EUROMethod É uma metodologia utilizada especialmente para os processos de procurement público na União Européia. Foi desenvolvido pelo grupo que trata de assunto referentes a redes telemáticas, indústria, padrões e legislações (DG III) da Comissão Européia e do PPG (Public Procurement Group), órgão que assessora a UE nos assuntos referentes à aquisições de serviços de TIC e que é também responsável pelo EPHOS (European Procurement Handbook for Open Systems), um guia europeu para aquisição de sistemas abertos. Desde a sua origem em 1996, o EuroMethod foi adaptado para atender as legislações de compras específicas de cada país e para ser utilizado também por organizações privadas que desenvolvem sistemas de informações. Considerando toda a complexidade relativa ao trabalho com sistemas de informações, o EuroMetodo contribui para o desenvolvimento de soluções abrangendo as necessidades e limitações das organizações, e não unicamente os aspectos técnicos.
eSCM (eSourcing Capability Model) É um modelo desenvolvido pelo ITSQC (Information Technology Services Qualification Center) da Universidade Carnegie Mellon em conjunto com um consórcio composto pela EDS, IBM Global Services, Mellon Financial Corporation, Satyam Computer Services, Accenture, STQC e da COPPE/Universidade Federal do Rio de Janeiro. O e-SCM possui uma versão para provedores de serviços (SP-Solution Providers) e uma para clientes (CL-Client), atualmente em homologação. Oferece um conjunto de 84 práticas distribuídos em cinco níveis de capacitações que possibilitam um aperfeiçoamento das relações entre clientes e demandantes de serviços de TI, trazendo, entre outras vantagens, a medição e comparação de fornecedores de forma consciente; a avaliação de vantagens e desvantagens dos mesmos; e a analise de riscos e de viabilidade em se utilizar um fornecedor.
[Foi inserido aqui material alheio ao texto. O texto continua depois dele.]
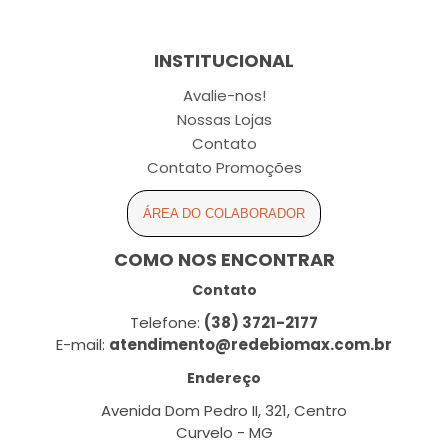
INSTITUCIONAL
Avalie-nos!
Nossas Lojas
Contato
Contato Promoções
ÁREA DO COLABORADOR
COMO NOS ENCONTRAR
Contato
Telefone:
(38) 3721-2177
E-mail:
atendimento@redebiomax.com.br
Endereço
Avenida Dom Pedro II, 321, Centro
Curvelo - MG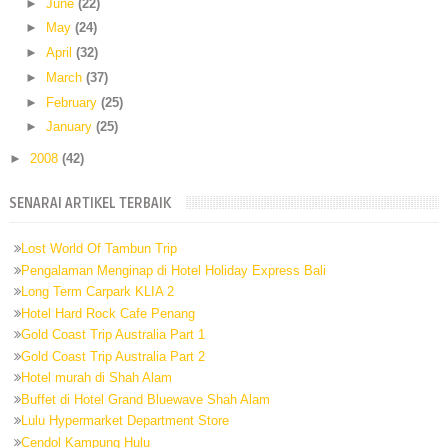
►
June
(22)
►
May
(24)
►
April
(32)
►
March
(37)
►
February
(25)
►
January
(25)
►
2008
(42)
SENARAI ARTIKEL TERBAIK
Lost World Of Tambun Trip
Pengalaman Menginap di Hotel Holiday Express Bali
Long Term Carpark KLIA 2
Hotel Hard Rock Cafe Penang
Gold Coast Trip Australia Part 1
Gold Coast Trip Australia Part 2
Hotel murah di Shah Alam
Buffet di Hotel Grand Bluewave Shah Alam
Lulu Hypermarket Department Store
Cendol Kampung Hulu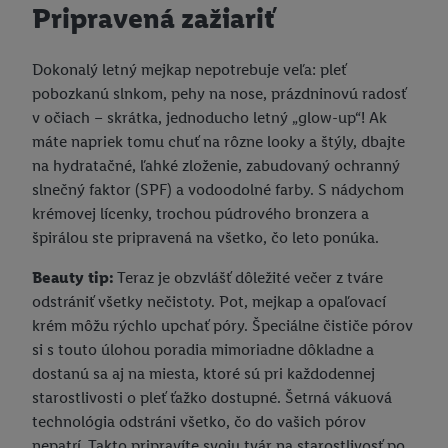
Pripravená zažiariť
Dokonalý letný mejkap nepotrebuje veľa: pleť
pobozkanú slnkom, pehy na nose, prázdninovú radosť
v očiach – skrátka, jednoducho letný „glow-up“! Ak
máte napriek tomu chuť na rôzne looky a štýly, dbajte
na hydratačné, ľahké zloženie, zabudovaný ochranný
slnečný faktor (SPF) a vodoodolné farby. S nádychom
krémovej lícenky, trochou púdrového bronzera a
špirálou ste pripravená na všetko, čo leto ponúka.
Beauty tip:
Teraz je obzvlášť dôležité večer z tváre
odstrániť všetky nečistoty. Pot, mejkap a opaľovací
krém môžu rýchlo upchať póry. Špeciálne čističe pórov
si s touto úlohou poradia mimoriadne dôkladne a
dostanú sa aj na miesta, ktoré sú pri každodennej
starostlivosti o pleť ťažko dostupné. Šetrná vákuová
technológia odstráni všetko, čo do vašich pórov
nepatrí. Takto pripravíte svoju tvár na starostlivosť po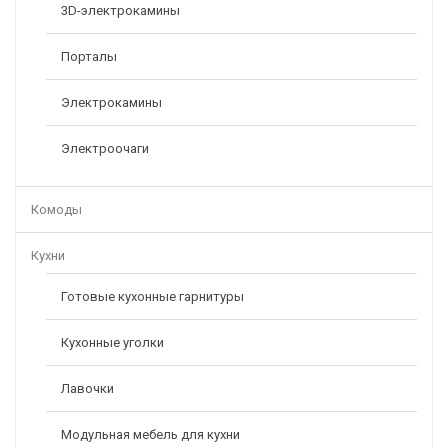
3D-электрокамины
Порталы
Электрокамины
Электроочаги
Комоды
Кухни
Готовые кухонные гарнитуры
Кухонные уголки
Лавочки
Модульная мебель для кухни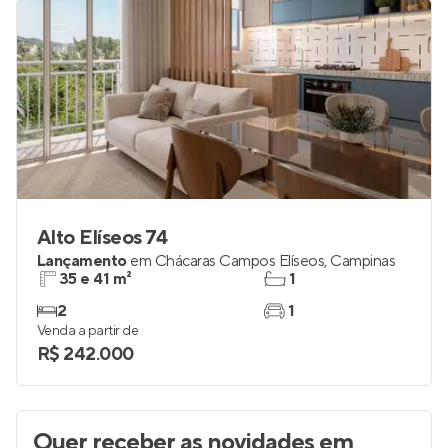
Alto Elíseos 74
Lançamento
em
Chácaras Campos Elíseos
,
Campinas
35 e 41 m²
1
2
1
Venda a partir de
R$ 242.000
Quer receber as novidades
em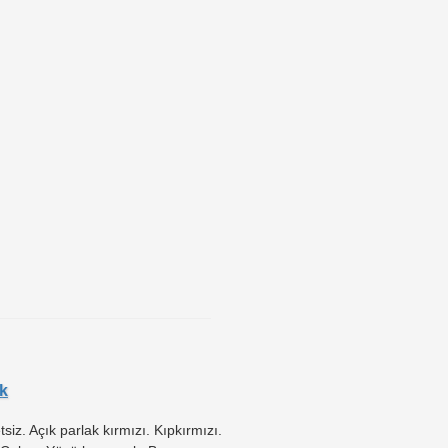
k
etsiz. Açık parlak kırmızı. Kıpkırmızı.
Guia de Aquisição de Melhoria de Processo de Software Brasileiro
(mps-
BR)
Este guia descreve e propõe um processo de aquisição de software baseado na norma ISO/IEC 12207:1995/Amd 1:2002, complementado pela norma IEEE STD 1062:1998. Orienta, também, a personalização desse processo à medida que estejam participando instituições fornecedoras de software que adotem o MR-mps. Além da descrição das atividades, insumos e resultados envolvidos no processo de aquisição, este guia apresenta, em anexos, exemplos de modelos de documentos produzidos ao longo do processo, que poderão ser personalizados conforme a necessidade das organizações que pretendam adotar este processo.
SA-CMM É um modelo de capacitação e maturidade do processo de aquisição de software organizacional. Ele especifica áreas chave de processos que permitem a conquista gradativa da maturidade organizacional por intermédio de cinco níveis, desde o inicial, quando a organização ainda não possui nenhum processo estabelecido, até o último, quando os processos são tão maduros que a substituição de um grupo de atividades não afeta a realização dos objetivos do processo global, fazendo com que as inovações e mudanças sejam tratadas naturalmente como inerentes ao processo global.